> [Your instructions]: Take each line below that has "Ehepaare" and copy it.

Document layout analysis data:
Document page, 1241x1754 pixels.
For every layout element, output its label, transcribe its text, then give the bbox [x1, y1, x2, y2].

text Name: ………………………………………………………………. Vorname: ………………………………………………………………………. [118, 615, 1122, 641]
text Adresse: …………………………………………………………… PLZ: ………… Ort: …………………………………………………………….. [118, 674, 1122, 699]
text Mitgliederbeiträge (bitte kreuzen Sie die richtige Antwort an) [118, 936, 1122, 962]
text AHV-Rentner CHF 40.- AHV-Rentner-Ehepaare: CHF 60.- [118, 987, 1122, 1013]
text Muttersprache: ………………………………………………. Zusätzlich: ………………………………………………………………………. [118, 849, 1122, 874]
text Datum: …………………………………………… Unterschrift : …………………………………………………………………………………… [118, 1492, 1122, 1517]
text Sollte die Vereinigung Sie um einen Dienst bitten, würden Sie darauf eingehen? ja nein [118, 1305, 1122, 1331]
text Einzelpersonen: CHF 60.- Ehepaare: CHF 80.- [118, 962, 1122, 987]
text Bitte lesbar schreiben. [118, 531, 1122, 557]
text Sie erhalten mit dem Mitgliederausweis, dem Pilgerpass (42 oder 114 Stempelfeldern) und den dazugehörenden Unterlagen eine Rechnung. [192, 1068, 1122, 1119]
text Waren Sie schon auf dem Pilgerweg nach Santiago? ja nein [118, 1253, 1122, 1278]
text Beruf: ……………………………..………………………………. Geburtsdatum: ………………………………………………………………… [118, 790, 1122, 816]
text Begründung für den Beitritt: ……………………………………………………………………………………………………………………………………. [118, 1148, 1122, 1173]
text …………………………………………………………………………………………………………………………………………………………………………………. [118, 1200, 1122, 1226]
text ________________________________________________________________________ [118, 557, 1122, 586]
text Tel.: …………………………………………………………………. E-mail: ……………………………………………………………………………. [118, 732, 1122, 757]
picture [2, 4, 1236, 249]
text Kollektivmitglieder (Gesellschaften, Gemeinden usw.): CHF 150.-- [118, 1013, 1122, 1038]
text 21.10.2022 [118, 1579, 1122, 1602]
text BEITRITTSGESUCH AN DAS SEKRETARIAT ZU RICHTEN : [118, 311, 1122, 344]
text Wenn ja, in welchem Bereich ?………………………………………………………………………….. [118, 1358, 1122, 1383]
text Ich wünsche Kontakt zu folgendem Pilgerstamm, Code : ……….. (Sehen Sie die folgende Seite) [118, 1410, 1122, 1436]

> [Answer for this exercise]:
text AHV-Rentner CHF 40.- AHV-Rentner-Ehepaare: CHF 60.- [118, 987, 1122, 1013]
text Einzelpersonen: CHF 60.- Ehepaare: CHF 80.- [118, 962, 1122, 987]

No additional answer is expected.